The groupby function is useful for a range of needs, but one of the best uses for it is in replicating the UNIX filter uniq in Python.

Last week we looked at the itertools module and how its iterator based functions can be faster than doing things from scratch. One of the examples showed a function using itertools.takewhile to be much faster than one using itertools.groupby. Some feedback we got, asked, what then is the point of groupby if it's just a slower version of other functionality?

Groupby is useful for all kinds of things, if you're only going to be able to remember one function in itertools, groupby is the one that's going to let you get the most done.

For example, the compress function from the previous article can be written simply as:

def compress(l):
	return [a for a,b in groupby(l)]

It's not the fastest, but if your data set isn't huge it may just be quick enough.

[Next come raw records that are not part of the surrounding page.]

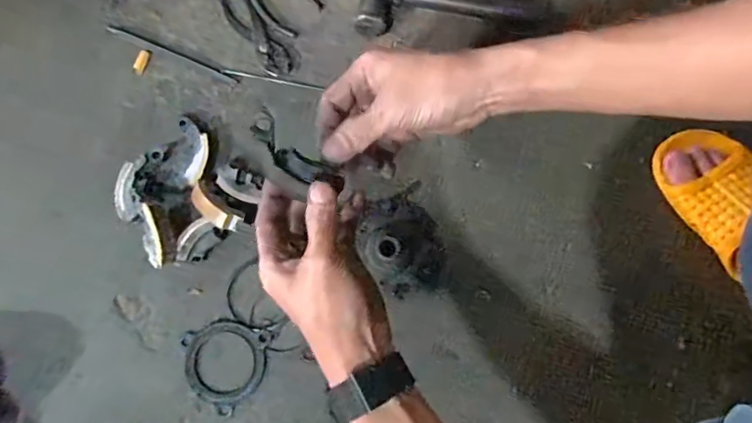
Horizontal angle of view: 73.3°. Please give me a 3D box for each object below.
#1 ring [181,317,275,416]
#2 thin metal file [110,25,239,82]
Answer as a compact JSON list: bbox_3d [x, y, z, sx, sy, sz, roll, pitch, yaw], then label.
[{"bbox_3d":[-0.145,0.143,0.472,0.081,0.007,0.080,0,78,-1],"label":"ring"},{"bbox_3d":[-0.215,-0.169,0.542,0.152,0.006,0.009,22,79,3],"label":"thin metal file"}]

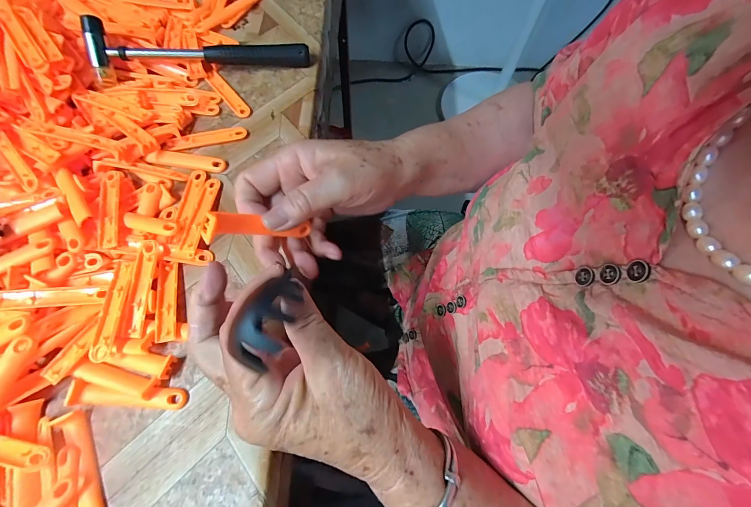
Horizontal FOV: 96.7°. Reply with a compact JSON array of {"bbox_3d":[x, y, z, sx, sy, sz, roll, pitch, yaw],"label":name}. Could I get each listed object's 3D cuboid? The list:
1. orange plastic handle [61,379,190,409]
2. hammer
[{"bbox_3d":[-0.176,0.101,0.239,0.078,0.009,0.016,3,67,-2],"label":"orange plastic handle"},{"bbox_3d":[-0.180,-0.217,0.350,0.210,0.048,0.044,-12,68,-8],"label":"hammer"}]

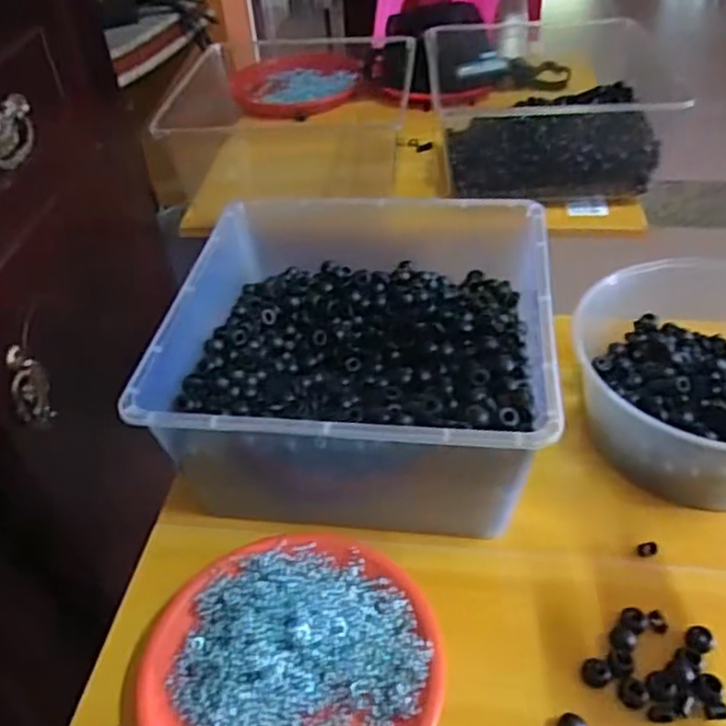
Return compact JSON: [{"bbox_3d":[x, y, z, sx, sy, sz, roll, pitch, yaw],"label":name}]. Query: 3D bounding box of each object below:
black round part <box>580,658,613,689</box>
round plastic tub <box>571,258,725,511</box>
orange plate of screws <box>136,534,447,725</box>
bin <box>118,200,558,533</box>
[{"bbox_3d":[0.157,0.208,0.475,0.019,0.007,0.020,-2,42,2],"label":"black round part"},{"bbox_3d":[0.288,0.007,0.595,0.211,0.092,0.194,-2,42,2],"label":"round plastic tub"},{"bbox_3d":[-0.047,0.199,0.486,0.199,0.042,0.172,4,43,9],"label":"orange plate of screws"},{"bbox_3d":[0.002,-0.016,0.619,0.302,0.121,0.308,3,43,8],"label":"bin"}]

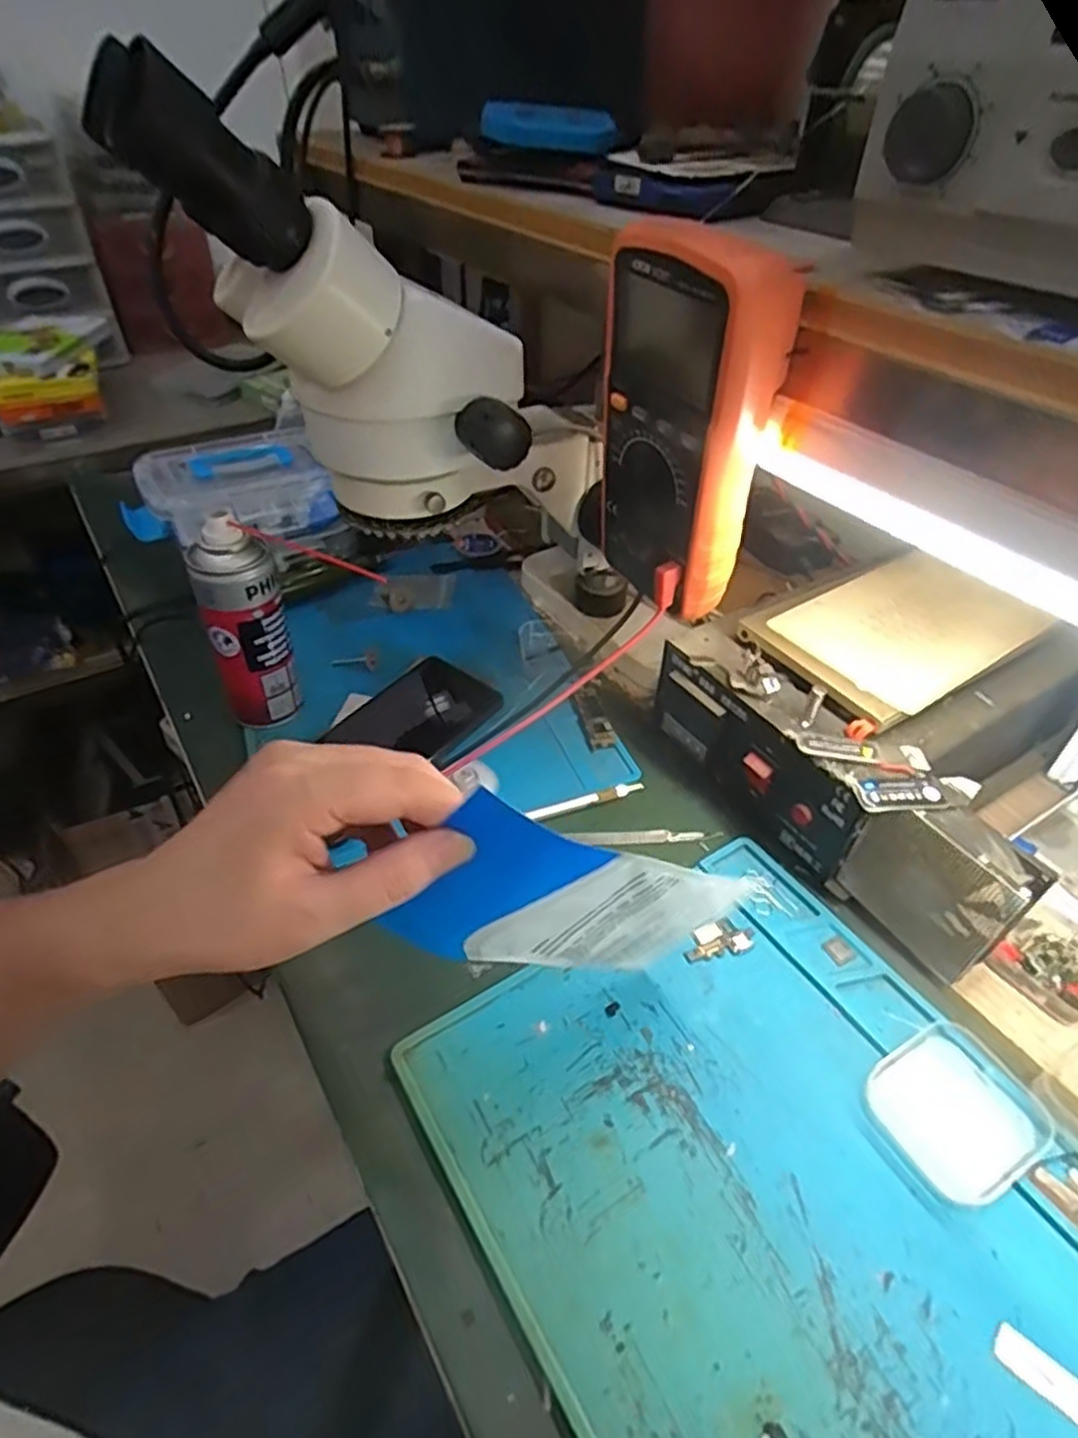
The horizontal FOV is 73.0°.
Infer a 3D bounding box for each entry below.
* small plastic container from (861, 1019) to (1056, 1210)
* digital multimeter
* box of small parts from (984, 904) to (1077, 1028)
[{"bbox_3d":[0.196,0.183,0.341,0.071,0.015,0.064,-22,47,-22],"label":"small plastic container"},{"bbox_3d":[0.075,-0.145,0.369,0.051,0.168,0.089,-25,48,-24],"label":"digital multimeter"},{"bbox_3d":[0.293,0.134,0.403,0.062,0.019,0.056,-23,48,-23],"label":"box of small parts"}]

We tested it on a list of two million numbers and the difference was less than a minute.

Likewise the pack function is just as simple:

def pack(l):
	return [list(b) for a,b in groupby(l)]

Let's just remind ourselves about how these work:

>>> import random
>>> from itertools import *
>>> x = [random.randint(0,5) for x in range(20)]
>>> x
[3, 5, 1, 2, 4, 4, 4, 1, 4, 5, 2, 5, 3, 4, 5, 0, 5, 0, 2, 1]
>>> [(a,list(b)) for a,b in groupby(x)]
[(3, [3]), (5, [5]), (1, [1]), (2, [2]), (4, [4, 4, 4]), (1, [1]), (4, [4]), (5, [5]), (2, [2]), (5, [5]), (3, [3]), (4, [4]), (5, [5]), (0, [0]), (5, [5]), (0, [0]), (2, [2]), (1, [1])]
>>> compress(x)
[3, 5, 1, 2, 4, 1, 4, 5, 2, 5, 3, 4, 5, 0, 5, 0, 2, 1]
>>> pack(x)
[[3], [5], [1], [2], [4, 4, 4], [1], [4], [5], [2], [5], [3], [4], [5], [0], [5], [0], [2], [1]]

If you're familiar with the terminal, you may notice that this is very similar to the unix "uniq" command, which works just like compress on lines of text. One of the most common things to do with uniq is combine it with sort, and we can do that here as well:

>>> [a for a,b in groupby(sorted(x))]
[0, 1, 2, 3, 4, 5]
>>> [list(b) for a,b in groupby(sorted(x))]
[[0, 0], [1, 1, 1], [2, 2, 2], [3, 3], [4, 4, 4, 4, 4], [5, 5, 5, 5, 5]]

Another common use for uniq is to count the number of occurrences of each item in the list, but using "sort | uniq -c". You can do that with groupby as well:

>>> [(a,len(list(b))) for a,b in groupby(sorted(x))]
[(0, 2), (1, 3), (2, 3), (3, 2), (4, 5), (5, 5)]

If you need that info in a dictionary -- say a mapping between object and number of occurrences, you just need to wrap that list in a dict() object:

>>> dict([(a,len(list(b))) for a,b in groupby(sorted(x))])
{0: 2, 1: 3, 2: 3, 3: 2, 4: 5, 5: 5}

Last item on the agenda for today, returning only the duplicates in a list -- just like "uniq -d". We're using list comprehensions, so we can use the filtering inbuilt to only take groups with more than one element:

>>> [a for a,b in groupby(x) if len(list(b)) > 1]
[4]

Writing a uniq substitute is just one of the things you can do with groupby. Check out the Python library documentation for more ideas.

Correction: The original version was missing return statements in the compress and pack functions. Thanks for pointing this out readers.